Qualitative vs Quantitative (has some thoughts on hill climbing about 25 min in)
A totally random selection of combinations in the hope they will give the optimal solution is another very easy but very nondeterministic method. It's often called Monte Carlo. A very complex method utilizing random selection (inspired by evolution and DNA) is Genetic algorithms (GA). The main problems in genetic algorithms are to define what "fit" is (who shall survive) and not being too biased, then define how "genes" are transferred to children (called crossover) including some randomness (mutation). The most fit are kept for each run, initiating the mix of genes to create the next generation. Another problem is that the initial gene configurations might hinder some possible (optimal) outcomes. GA is extremely slow...
"Some weak solutions might have good parts"
This video Neural Network Demo illustrates the evolution of a car trying to navigate without crashing. At the end of the lecture, we saw a video of GA used to learn how to play Mario. Video: Mario AI - a comparison (It's not the same video, but it illustrates how searching is used to always determine the optimal out of a varying pool of possible outcomes is selected.

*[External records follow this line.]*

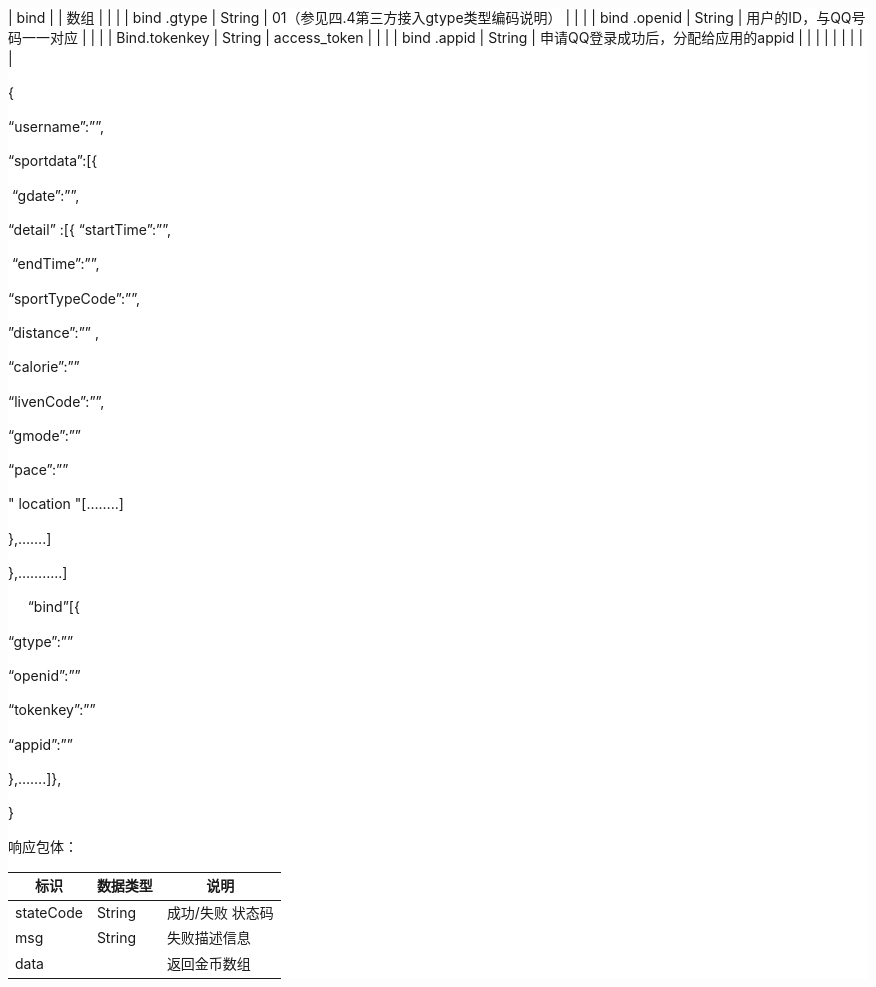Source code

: | bind                 |            | 数组                        |      |      |
| bind .gtype          | String     | 01（参见四.4第三方接入gtype类型编码说明） |      |      |
| bind .openid         | String     | 用户的ID，与QQ号码一一对应           |      |      |
| Bind.tokenkey        | String     | access_token              |      |      |
| bind .appid          | String     | 申请QQ登录成功后，分配给应用的appid     |      |      |
|                      |            |                           |      |      |

{

“username”:””,

“sportdata”:[{

 “gdate”:””,

“detail” :[{ “startTime”:””,

 “endTime”:””,

“sportTypeCode”:””,

”distance”:”” ,

“calorie”:””

“livenCode”:””,

“gmode”:””

“pace”:””

" location "[……..] 

},…….]

},………..]

     “bind”[{

“gtype”:””

“openid”:””

“tokenkey”:””

“appid”:””

},…….]},

}

响应包体：            

| **标识**    | **数据类型** | **说明**    |
| --------- | -------- | --------- |
| stateCode | String   | 成功/失败 状态码 |
| msg       | String   | 失败描述信息    |
| data      |          | 返回金币数组    |
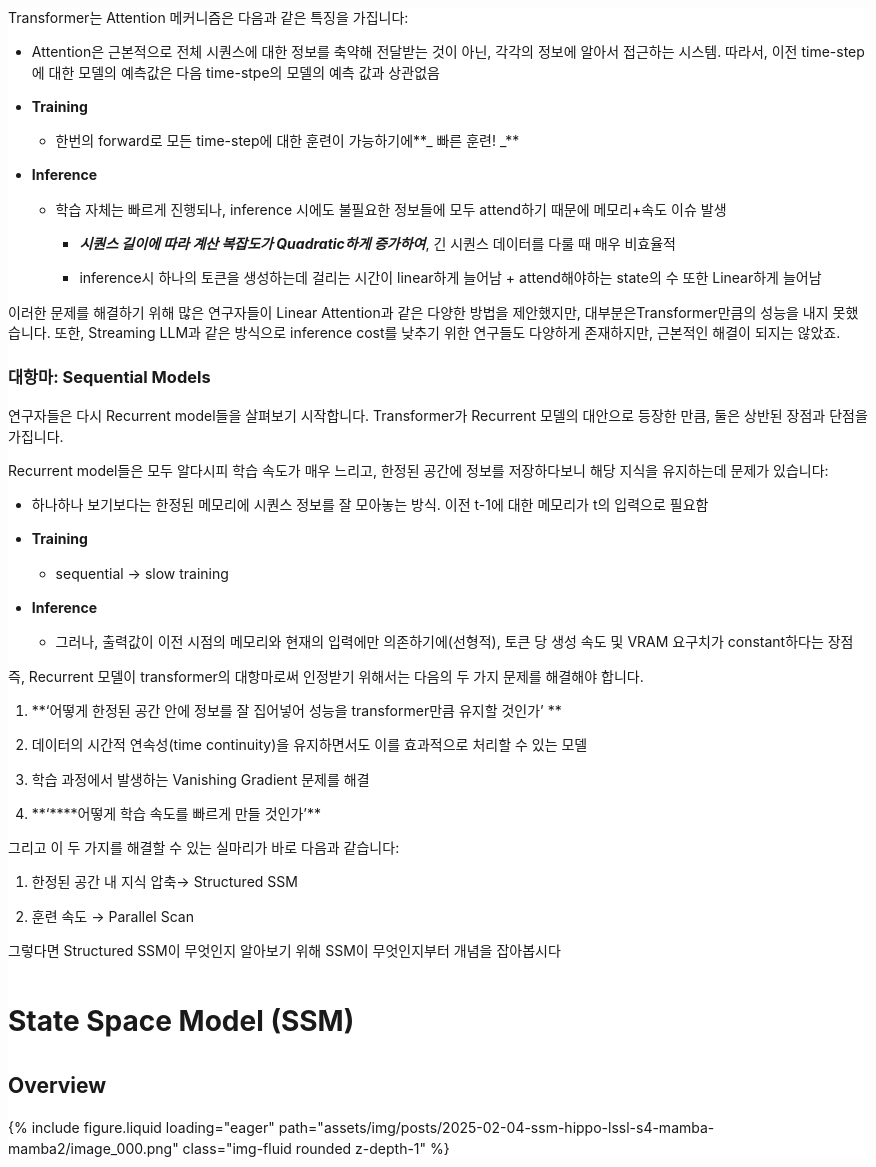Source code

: Transformer는 Attention 메커니즘은 다음과 같은 특징을 가집니다:

- Attention은 근본적으로 전체 시퀀스에 대한 정보를 축약해 전달받는 것이 아닌, 각각의 정보에 알아서 접근하는 시스템. 따라서, 이전 time-step에 대한 모델의 예측값은 다음 time-stpe의 모델의 예측 값과 상관없음

- **Training**

  - 한번의 forward로 모든 time-step에 대한 훈련이 가능하기에**_ 빠른 훈련! _**

- **Inference**

  - 학습 자체는 빠르게 진행되나, inference 시에도 불필요한 정보들에 모두 attend하기 때문에 메모리+속도 이슈 발생

    - **_시퀀스 길이에 따라 계산 복잡도가 Quadratic하게 증가하여_**, 긴 시퀀스 데이터를 다룰 때 매우 비효율적

    - inference시 하나의 토큰을 생성하는데 걸리는 시간이 linear하게 늘어남 + attend해야하는 state의 수 또한 Linear하게 늘어남

이러한 문제를 해결하기 위해 많은 연구자들이 Linear Attention과 같은 다양한 방법을 제안했지만, 대부분은Transformer만큼의 성능을 내지 못했습니다. 또한, Streaming LLM과 같은 방식으로 inference cost를 낮추기 위한 연구들도 다양하게 존재하지만, 근본적인 해결이 되지는 않았죠.

### 대항마: **Sequential** Models

연구자들은 다시 Recurrent model들을 살펴보기 시작합니다. Transformer가 Recurrent 모델의 대안으로 등장한 만큼, 둘은 상반된 장점과 단점을 가집니다.

Recurrent model들은 모두 알다시피 학습 속도가 매우 느리고, 한정된 공간에 정보를 저장하다보니 해당 지식을 유지하는데 문제가 있습니다:

- 하나하나 보기보다는 한정된 메모리에 시퀀스 정보를 잘 모아놓는 방식. 이전 t-1에 대한 메모리가 t의 입력으로 필요함

- **Training**

  - sequential → slow training

- **Inference**

  - 그러나, 출력값이 이전 시점의 메모리와 현재의 입력에만 의존하기에(선형적), 토큰 당 생성 속도 및 VRAM 요구치가 constant하다는 장점

즉, Recurrent 모델이 transformer의 대항마로써 인정받기 위해서는 다음의 두 가지 문제를 해결해야 합니다.

1. **‘어떻게 한정된 공간 안에 정보를 잘 집어넣어 성능을 transformer만큼 유지할 것인가’ **

1. 데이터의 시간적 연속성(time continuity)을 유지하면서도 이를 효과적으로 처리할 수 있는 모델

1. 학습 과정에서 발생하는 Vanishing Gradient 문제를 해결

1. **‘\*\***어떻게 학습 속도를 빠르게 만들 것인가’\*\*

그리고 이 두 가지를 해결할 수 있는 실마리가 바로 다음과 같습니다:

1. 한정된 공간 내 지식 압축→ Structured SSM

1. 훈련 속도 → Parallel Scan

그렇다면 Structured SSM이 무엇인지 알아보기 위해 SSM이 무엇인지부터 개념을 잡아봅시다

# **State Space Model (SSM)**

## Overview

{% include figure.liquid loading="eager" path="assets/img/posts/2025-02-04-ssm-hippo-lssl-s4-mamba-mamba2/image_000.png" class="img-fluid rounded z-depth-1" %}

This video lecture CS3 lecture 42: Heuristics - Simulated Annealing gives a good overall understanding of the different search approaches. At around 25:00 he starts to group the different algorithms. The basic steps are "Do we have to solve the problem?", "Brute force", "Can the problem be simplified" and "is there a pattern to the solution space". The last being heuristic meaning we have some criteria to determine if a given combination is more or less correct.
All CS3 lectures I found related to search algorithms:
- CS3 lecture 33: The Greedy Method
- CS3 lecture 34: More Greedy Method
- CS3 lecture 35: Divide and Conquer
- CS3 lecture 36: The Phileas Fogg Problem
- CS3 lecture 37: Backtrack Branch and Bound
- CS3 lecture 39: Qualitative vs Quantative
- CS3 lecture 41: Dynamic Programming vs Memoisation
- CS3 lecture 42: Heuristics - Simulated Annealing
- CS3 lecture 43: Simulated Annealing (part2)
From exercise
- Stopping criteria: Limit number of itterations, define convergence.
- Convert "minimazation problem to maximization" trick: invert the problem, like finding 1 - the probabilty of the oposite case.
- Example of generic algorithm
- Example of gradient descent: Problem with local minimum depending on starting position, step size and number of iterations.